# [Required task a]
Reproduce the records word for word, covering the stretch from their first line through the line containing "scientific name: Spizelloides arborea".

# [Given passage]
----

Miranda July is a filmmaker whom I first encountered via her film Me and You and Everyone We Know. It’s a deeply polarizing film that people will either love or hate, and a difficult one to categorize. Is it a comedy? A drama? Something else entirely? The IMDb summary says “A lonely shoe salesman and an eccentric performance artist struggle to connect in this unique take on contemporary life.” Good enough. Here’s one of the many unforgettable scenes:
[The video I linked to has been taken down. Here’s a bit from the opening credits.]
Roger Ebert put MAYAEWK at #5 on his list of the ten greatest films of the ‘00s. (Number 1 was Synecdoche, New York, which may be my favorite movie. Certainly top 5.) Ebert wrote, in part:
Imagine Christine and Richard as they walk down the street, still strangers. She suggests that the block they are walking down is their lives. And now, she says, they're halfway down the street and halfway through their lives. Before long they will be at the end. It's impossible to suggest how poetic this scene is; when it's over, you think, that was a perfect scene, and no other scene can ever be like it. And we are all on the sidewalk. July's film fits no genre, fulfills no expectations, creates its own rules, and seeks only to share a strange, lovable mind with us.

----

# [Required task b]
Go on with the post about Miranda July's film Me and You and Everyone We Know from the point where it stops.

----

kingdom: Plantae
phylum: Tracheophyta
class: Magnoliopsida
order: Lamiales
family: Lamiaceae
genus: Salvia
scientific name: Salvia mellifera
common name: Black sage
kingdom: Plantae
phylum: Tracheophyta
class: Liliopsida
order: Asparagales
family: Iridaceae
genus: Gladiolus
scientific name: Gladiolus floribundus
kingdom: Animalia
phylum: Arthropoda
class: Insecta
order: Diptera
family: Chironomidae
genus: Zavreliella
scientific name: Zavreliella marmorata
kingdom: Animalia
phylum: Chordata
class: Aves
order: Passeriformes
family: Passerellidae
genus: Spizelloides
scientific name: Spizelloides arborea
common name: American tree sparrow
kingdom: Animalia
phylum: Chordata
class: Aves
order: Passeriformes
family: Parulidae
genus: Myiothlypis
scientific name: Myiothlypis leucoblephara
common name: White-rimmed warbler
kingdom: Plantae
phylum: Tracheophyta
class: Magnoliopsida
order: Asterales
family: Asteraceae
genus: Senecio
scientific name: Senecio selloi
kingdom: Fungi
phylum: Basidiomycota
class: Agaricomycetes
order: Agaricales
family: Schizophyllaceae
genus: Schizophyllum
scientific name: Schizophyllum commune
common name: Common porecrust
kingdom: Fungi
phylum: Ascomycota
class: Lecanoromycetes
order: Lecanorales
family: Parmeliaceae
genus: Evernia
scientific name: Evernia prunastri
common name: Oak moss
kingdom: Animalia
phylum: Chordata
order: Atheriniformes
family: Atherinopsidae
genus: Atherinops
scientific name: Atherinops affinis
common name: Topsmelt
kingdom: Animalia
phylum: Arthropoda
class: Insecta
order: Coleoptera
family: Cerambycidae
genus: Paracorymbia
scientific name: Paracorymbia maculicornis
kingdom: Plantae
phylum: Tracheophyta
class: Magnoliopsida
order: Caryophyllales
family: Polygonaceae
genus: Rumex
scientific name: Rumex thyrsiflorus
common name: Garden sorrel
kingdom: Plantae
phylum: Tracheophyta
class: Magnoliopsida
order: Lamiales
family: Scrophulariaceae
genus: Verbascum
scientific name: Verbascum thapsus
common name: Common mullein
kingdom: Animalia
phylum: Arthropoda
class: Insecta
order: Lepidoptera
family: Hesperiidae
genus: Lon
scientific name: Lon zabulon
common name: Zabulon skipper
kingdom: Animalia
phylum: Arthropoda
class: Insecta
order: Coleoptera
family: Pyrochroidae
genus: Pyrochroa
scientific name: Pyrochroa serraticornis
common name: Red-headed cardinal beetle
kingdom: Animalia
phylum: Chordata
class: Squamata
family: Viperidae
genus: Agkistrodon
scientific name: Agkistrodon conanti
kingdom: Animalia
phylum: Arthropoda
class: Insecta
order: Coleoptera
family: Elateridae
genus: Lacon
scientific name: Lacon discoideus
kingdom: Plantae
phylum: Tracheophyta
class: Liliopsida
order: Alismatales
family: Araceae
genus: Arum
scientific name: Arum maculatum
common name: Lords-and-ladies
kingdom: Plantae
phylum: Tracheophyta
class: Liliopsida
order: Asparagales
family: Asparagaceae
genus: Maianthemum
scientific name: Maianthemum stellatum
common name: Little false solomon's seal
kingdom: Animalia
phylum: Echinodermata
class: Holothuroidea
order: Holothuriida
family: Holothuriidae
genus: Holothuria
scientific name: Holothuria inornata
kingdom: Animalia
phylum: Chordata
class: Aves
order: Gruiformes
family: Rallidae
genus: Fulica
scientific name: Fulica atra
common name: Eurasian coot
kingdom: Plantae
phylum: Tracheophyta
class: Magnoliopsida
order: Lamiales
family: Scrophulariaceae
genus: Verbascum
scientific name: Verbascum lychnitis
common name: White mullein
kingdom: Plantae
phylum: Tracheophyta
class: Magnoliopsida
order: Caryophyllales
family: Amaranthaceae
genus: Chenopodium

----

# [Reply a]
kingdom: Plantae
phylum: Tracheophyta
class: Magnoliopsida
order: Lamiales
family: Lamiaceae
genus: Salvia
scientific name: Salvia mellifera
common name: Black sage
kingdom: Plantae
phylum: Tracheophyta
class: Liliopsida
order: Asparagales
family: Iridaceae
genus: Gladiolus
scientific name: Gladiolus floribundus
kingdom: Animalia
phylum: Arthropoda
class: Insecta
order: Diptera
family: Chironomidae
genus: Zavreliella
scientific name: Zavreliella marmorata
kingdom: Animalia
phylum: Chordata
class: Aves
order: Passeriformes
family: Passerellidae
genus: Spizelloides
scientific name: Spizelloides arborea

# [Reply b]
But I’m not here to talk about MAYAEWK. I’m here to talk about July’s third film, Kajillionaire. It’s about one of the most dysfunctional families I’ve ever seen in a film, and I include Léolo in that assessment. It stars Richard Jenkins (you’ll recognize him) and Debra Winger as a married couple, and Evan Rachel Wood as their daughter, Old Dolio.
The family is fanatically obsessed with getting rich, with making money without “selling out” by getting a job. They have no permanent address, living in warehouses and laundromats’ back rooms and similar places, never paying the rent they’ve promised and always avoiding the landlord until it’s time to skip out. Their existence is an endless stream of scams, hustles, kited checks, insurance fraud, ad nauseam. Old Dolio is the main character—they named her after a homeless guy they knew who won the lottery, in the hope that he would give them some of his winnings. (He didn’t.) Evan Rachel Wood is an actor of wild versatility, and the way she vanishes into this role, and into Old Dolio’s oversized men’s clothing and uncut hair, is astonishing.
Old Dolio somehow meets a friend someone who doesn’t live this way, and finds herself powerfully drawn to this other, calmer way of existing. And then something happens, a brush with the infinite that is so perfectly written and filmed that I don’t want to say another word about it.
Today’s music is the soundtrack to Kajillionaire, composed by Emile Mosseri, and like the film, it is so unusual and perfect as to defy categorization. This is almost fully unlike any music I’ve ever heard. It uses recognizable instruments, but as Marx observed, quantitative changes eventually become qualitative changes, and that’s exactly what’s going on here.
I think this link should play the entire album, but being YouTube, it will probably have intrusive ads between songs.
If you have a Spotify account, you can listen here:
Notes:
When my theatre company produced Caryl Churchill’s Escaped Alone in early 2023, I played the Kajillionaire soundtrack as the house music for before the show started. Multiple people asked about it.
Thanks for this.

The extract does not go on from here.